Google Chrome engineers are making up for Microsoft Internet Explorer's recent gains in hardware-assisted acceleration
Google released Chrome to reignite competitive development of browsers, and now it is playing catch-up on at least one front: hardware-assisted acceleration.
This week, Microsoft will release the first public beta of the IE9 (Internet Explorer version 9) browser. Although Microsoft's new browser features a Chrome-like interface, one of the improvements that Microsoft has touted as putting this release beyond Chrome is IE9's vastly improved performance in rendering graphics, thanks to its offloading some of the work from the CPU to the GPU.
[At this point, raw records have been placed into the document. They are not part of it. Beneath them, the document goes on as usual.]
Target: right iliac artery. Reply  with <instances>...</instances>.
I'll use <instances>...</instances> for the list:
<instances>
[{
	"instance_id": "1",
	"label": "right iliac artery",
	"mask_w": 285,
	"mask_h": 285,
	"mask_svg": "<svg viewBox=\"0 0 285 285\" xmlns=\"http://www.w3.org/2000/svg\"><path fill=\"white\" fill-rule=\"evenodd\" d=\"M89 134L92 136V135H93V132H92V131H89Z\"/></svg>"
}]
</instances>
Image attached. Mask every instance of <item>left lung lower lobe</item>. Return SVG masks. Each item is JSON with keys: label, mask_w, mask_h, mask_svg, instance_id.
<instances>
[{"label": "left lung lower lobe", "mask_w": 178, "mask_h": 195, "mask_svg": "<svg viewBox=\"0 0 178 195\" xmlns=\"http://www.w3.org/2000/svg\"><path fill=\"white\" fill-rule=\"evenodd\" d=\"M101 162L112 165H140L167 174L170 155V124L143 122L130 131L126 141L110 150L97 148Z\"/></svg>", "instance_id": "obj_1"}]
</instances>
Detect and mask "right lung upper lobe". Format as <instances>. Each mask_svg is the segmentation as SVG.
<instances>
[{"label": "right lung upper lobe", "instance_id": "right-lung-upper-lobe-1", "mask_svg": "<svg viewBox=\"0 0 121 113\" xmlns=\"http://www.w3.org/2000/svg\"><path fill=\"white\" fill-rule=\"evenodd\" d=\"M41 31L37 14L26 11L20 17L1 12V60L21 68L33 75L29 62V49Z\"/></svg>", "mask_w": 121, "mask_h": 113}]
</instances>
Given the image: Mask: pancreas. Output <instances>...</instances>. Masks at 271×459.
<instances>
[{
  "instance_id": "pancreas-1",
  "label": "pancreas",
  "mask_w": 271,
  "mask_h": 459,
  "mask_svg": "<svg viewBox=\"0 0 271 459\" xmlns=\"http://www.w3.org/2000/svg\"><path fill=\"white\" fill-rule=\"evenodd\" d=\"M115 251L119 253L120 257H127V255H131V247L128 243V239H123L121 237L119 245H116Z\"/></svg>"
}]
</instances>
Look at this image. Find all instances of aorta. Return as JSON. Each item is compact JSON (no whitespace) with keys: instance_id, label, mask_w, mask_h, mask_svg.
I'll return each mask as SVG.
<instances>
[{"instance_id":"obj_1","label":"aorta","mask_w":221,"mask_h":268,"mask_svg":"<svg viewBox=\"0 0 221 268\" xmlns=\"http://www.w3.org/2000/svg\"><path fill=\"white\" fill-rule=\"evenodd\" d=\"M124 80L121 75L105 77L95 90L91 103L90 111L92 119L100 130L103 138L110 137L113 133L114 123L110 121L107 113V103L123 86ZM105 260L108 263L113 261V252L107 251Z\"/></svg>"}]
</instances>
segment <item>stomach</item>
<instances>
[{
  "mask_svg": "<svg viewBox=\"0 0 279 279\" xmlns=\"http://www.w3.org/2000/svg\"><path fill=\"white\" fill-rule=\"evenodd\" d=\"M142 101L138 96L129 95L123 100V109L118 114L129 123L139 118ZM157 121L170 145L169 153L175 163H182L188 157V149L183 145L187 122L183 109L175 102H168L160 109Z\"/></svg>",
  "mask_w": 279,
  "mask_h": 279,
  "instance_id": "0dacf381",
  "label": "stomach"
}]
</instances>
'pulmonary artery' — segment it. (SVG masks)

"It is something we've been working on for a while too. Our releases show some pretty good progress there," said Google group product manager Brian Rakowski. But he also admits that the current version of Chrome, version 6, "doesn't do very well" when compared against other browsers doing GPU-assisted rendering of Web pages.
"I think we'll be quite competitive with any of the other browsers with our next release, with a month or two," he said. "If you look at Chrome at one of the beta channels, or even the nightly builds, you will see we have made amazing progress in the last couple of weeks," he said.
At the Microsoft TechEd conference last June, Microsoft senior product manager Pete LePage demonstrated how GPU-based assistance could spin a fancy icon on the screen at 60 frames per second (FPS), while the then-current build of Chrome struggled to rotate the icon at 2 FPS. This simple demonstration pointed the way to the richer graphics that will one day be possible through browsers.